(Aufgabe 1):
Übernehmen Sie aus der Auflistung wortgetreu den Abschnitt von der Zeile mit „green cross: rotated 24 degrees clockwise“ bis zum Ende der Auflistung, beide Enden eingeschlossen. Lassen Sie dabei die Bilder weg.

9 Jun
Erfahrungsbericht von Anne L.

University of New Brunswick - Fredericton

Stadt: Fredericton
Land: Kanada
Kontinent: Nordamerika
Studienrichtung: Recht und Verwaltung
Studientyp: Auslandssemester
Zeitraum: 09/2010 bis 04/2011

Hochschule:
Studieninhalte:
Studienbedingungen:
Freizeit:
Spaß:
Kosten:
Gesamtbewertung:

A) Planung

Obwohl es im Studium Rechtswissenschaft ein wenig schwieriger ist, einen Auslandsaufenthalt zu integrieren, da man nichts angerechnet bekommen kann, habe ich mich dazu entschieden, ab dem 4. Semester einen Auslandsaufenthalt in mein Studium aufzunehmen.

Die Gründe dafür waren, dass ich neugierig war auf ein anderes Land, dass ich ein gutes Rechtsenglisch lernen wollte, und dass ich fachlich einen weiteren Horizont bekommen wollte. Ich überlegte, ob ich noch eine dritte Sprache lernen und erst im 6. Semester Deutschland verlassen sollte. Schließlich entschied ich mich aber für ein englischsprachiges Land, denn Englisch ist die Sprache internationaler Kommunikation und ich wollte darin sicher sein, als zwei Sprachen mäßig zu beherrschen.

(Aufgabe 2):
Führen Sie sämtliche Bewertungskategorien auf, die der Erfahrungsbericht nennt.

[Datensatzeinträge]
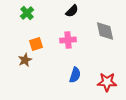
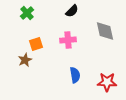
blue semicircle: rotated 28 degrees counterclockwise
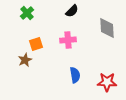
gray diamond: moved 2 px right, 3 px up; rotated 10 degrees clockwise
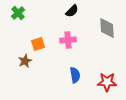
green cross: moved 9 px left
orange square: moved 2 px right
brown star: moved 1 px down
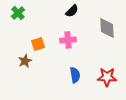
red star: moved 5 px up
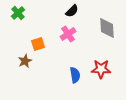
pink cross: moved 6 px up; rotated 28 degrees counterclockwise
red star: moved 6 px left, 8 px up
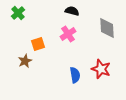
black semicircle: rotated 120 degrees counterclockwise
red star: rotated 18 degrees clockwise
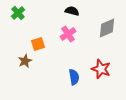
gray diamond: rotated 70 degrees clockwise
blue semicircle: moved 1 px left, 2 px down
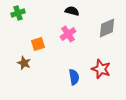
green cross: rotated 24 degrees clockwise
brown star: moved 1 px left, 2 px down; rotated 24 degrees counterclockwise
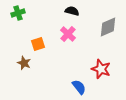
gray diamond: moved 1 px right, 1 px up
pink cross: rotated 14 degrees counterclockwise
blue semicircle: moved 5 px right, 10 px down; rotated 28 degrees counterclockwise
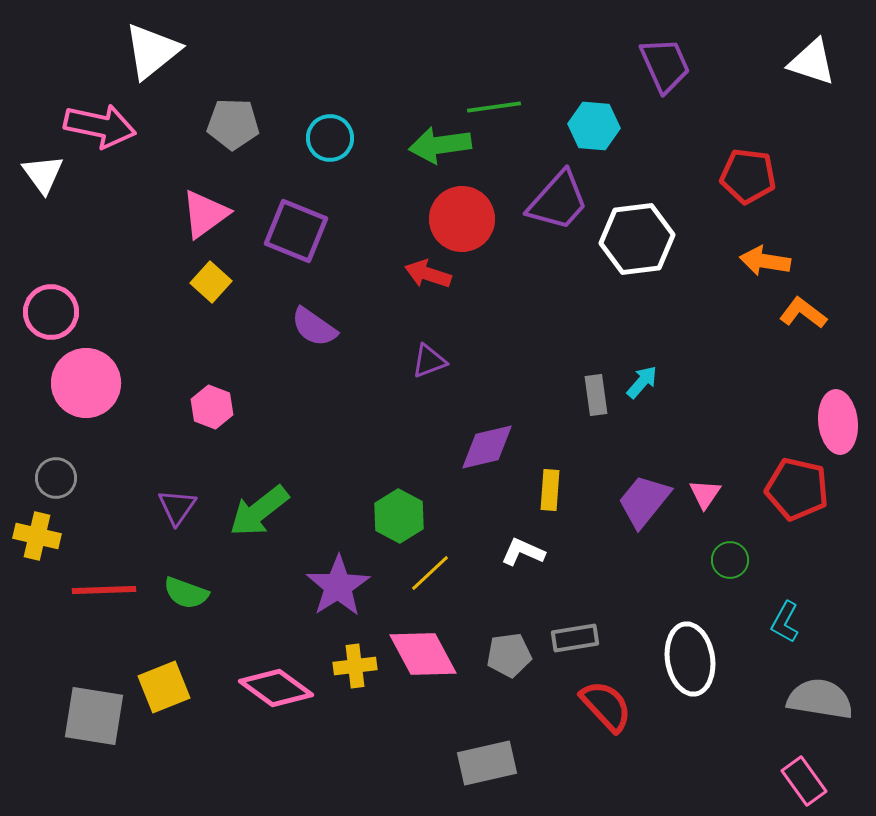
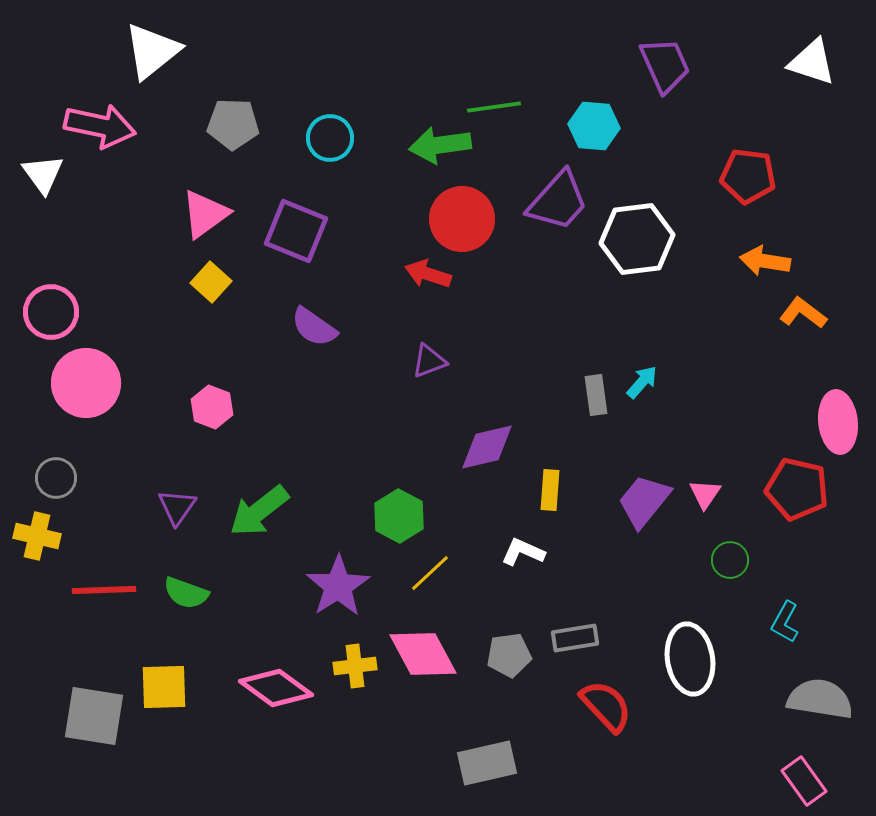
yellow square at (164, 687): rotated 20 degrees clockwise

(Schriftliche Antwort 1):
green cross: rotated 24 degrees clockwise
brown star: moved 1 px left, 2 px down; rotated 24 degrees counterclockwise
gray diamond: moved 1 px right, 1 px up
pink cross: rotated 14 degrees counterclockwise
blue semicircle: moved 5 px right, 10 px down; rotated 28 degrees counterclockwise
yellow square at (164, 687): rotated 20 degrees clockwise

(Schriftliche Antwort 2):
Hochschule
Studieninhalte
Studienbedingungen
Freizeit
Spaß
Kosten
Gesamtbewertung